**Given problem**
Rewrite the lines below with "readable" replaced by "legible" each time it appears, keeping everything else the same. Leave the pictures out of your answer.

**Materials provided**
— begin —

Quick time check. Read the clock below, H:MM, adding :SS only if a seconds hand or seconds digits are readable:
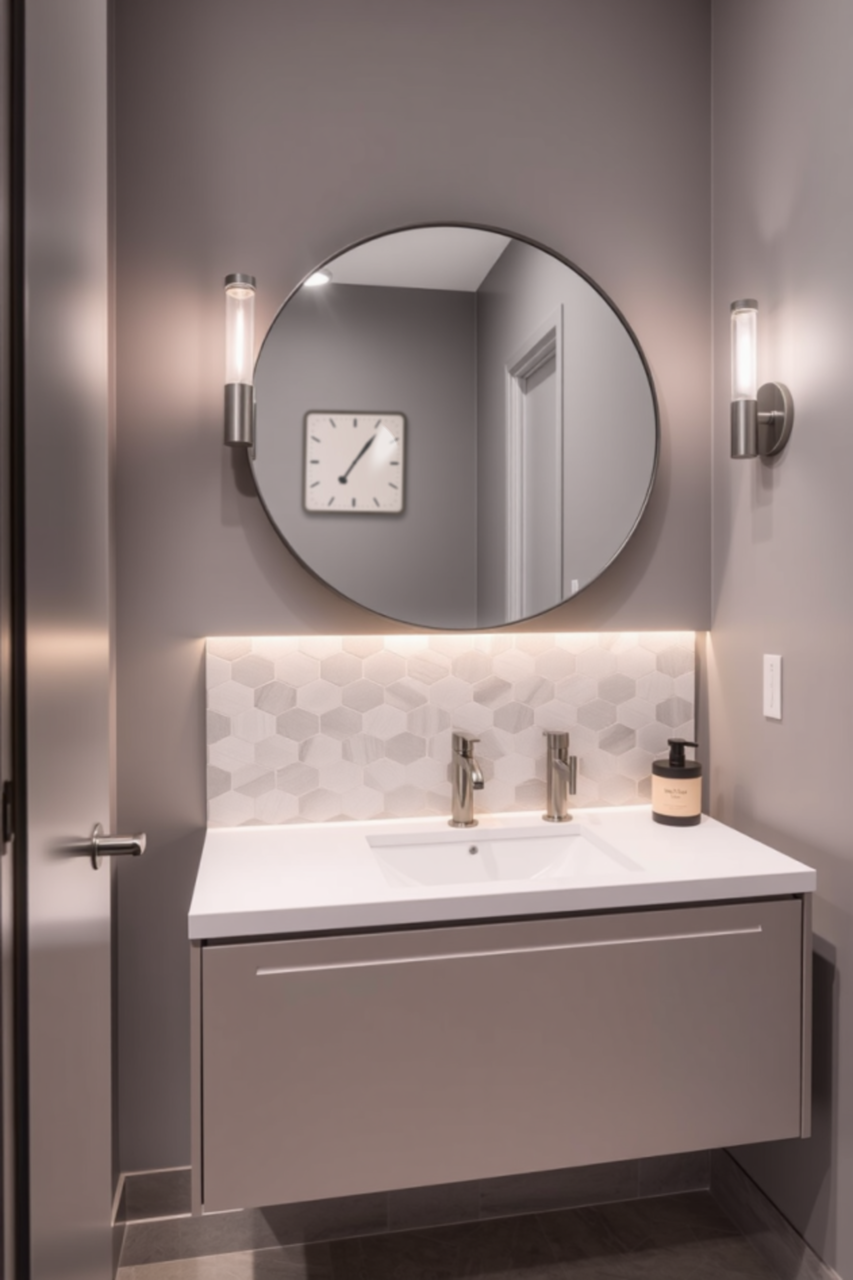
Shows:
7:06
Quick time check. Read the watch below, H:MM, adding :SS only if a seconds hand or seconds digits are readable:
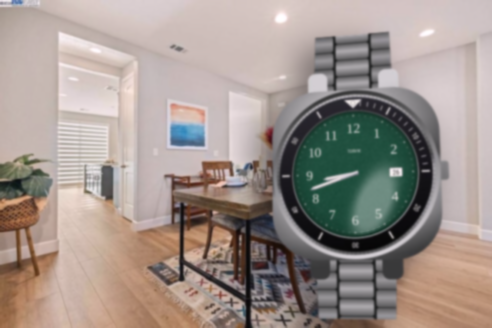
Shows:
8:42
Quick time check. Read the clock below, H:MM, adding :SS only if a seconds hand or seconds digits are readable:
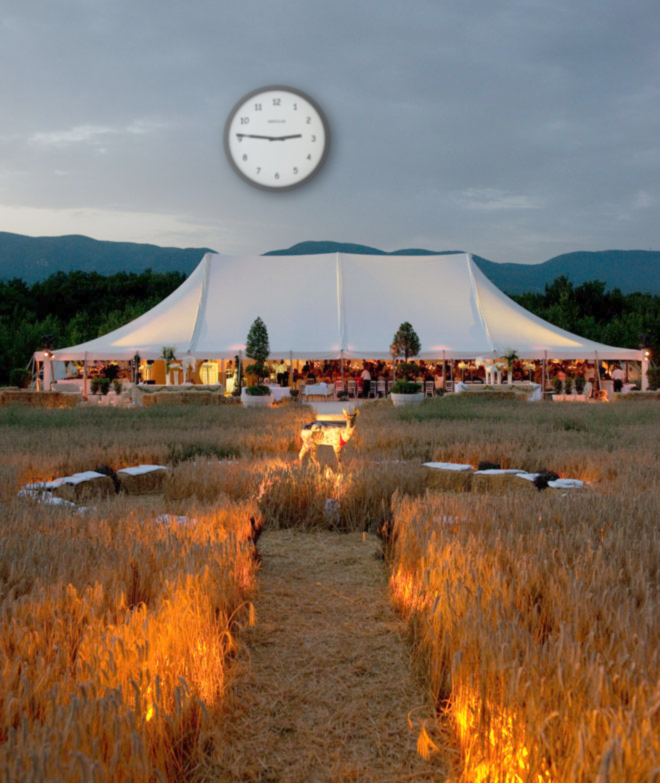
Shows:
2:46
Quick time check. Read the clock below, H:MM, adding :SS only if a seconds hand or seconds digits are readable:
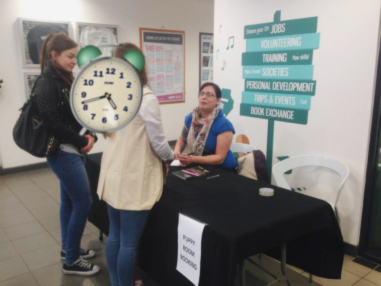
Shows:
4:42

— end —

**Output of the exercise**
Quick time check. Read the clock below, H:MM, adding :SS only if a seconds hand or seconds digits are legible:
Shows:
7:06
Quick time check. Read the watch below, H:MM, adding :SS only if a seconds hand or seconds digits are legible:
Shows:
8:42
Quick time check. Read the clock below, H:MM, adding :SS only if a seconds hand or seconds digits are legible:
Shows:
2:46
Quick time check. Read the clock below, H:MM, adding :SS only if a seconds hand or seconds digits are legible:
Shows:
4:42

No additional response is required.